(Exercise data)
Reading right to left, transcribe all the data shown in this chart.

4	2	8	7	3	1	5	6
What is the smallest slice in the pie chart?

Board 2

...

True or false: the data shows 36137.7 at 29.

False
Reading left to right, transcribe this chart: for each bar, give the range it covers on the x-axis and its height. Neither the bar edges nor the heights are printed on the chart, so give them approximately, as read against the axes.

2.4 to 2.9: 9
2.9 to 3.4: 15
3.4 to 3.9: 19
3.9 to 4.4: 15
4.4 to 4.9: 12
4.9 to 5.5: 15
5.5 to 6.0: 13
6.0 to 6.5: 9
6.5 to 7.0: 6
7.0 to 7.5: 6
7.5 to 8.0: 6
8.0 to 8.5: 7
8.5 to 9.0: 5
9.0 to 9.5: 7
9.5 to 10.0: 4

(What is expected) Print the rows exactly as they appear, covering the stretch from the line containing "2.4 to 2.9: 9" through the line containing "9.5 to 10.0: 4", both included.

(Exercise output)
2.4 to 2.9: 9
2.9 to 3.4: 15
3.4 to 3.9: 19
3.9 to 4.4: 15
4.4 to 4.9: 12
4.9 to 5.5: 15
5.5 to 6.0: 13
6.0 to 6.5: 9
6.5 to 7.0: 6
7.0 to 7.5: 6
7.5 to 8.0: 6
8.0 to 8.5: 7
8.5 to 9.0: 5
9.0 to 9.5: 7
9.5 to 10.0: 4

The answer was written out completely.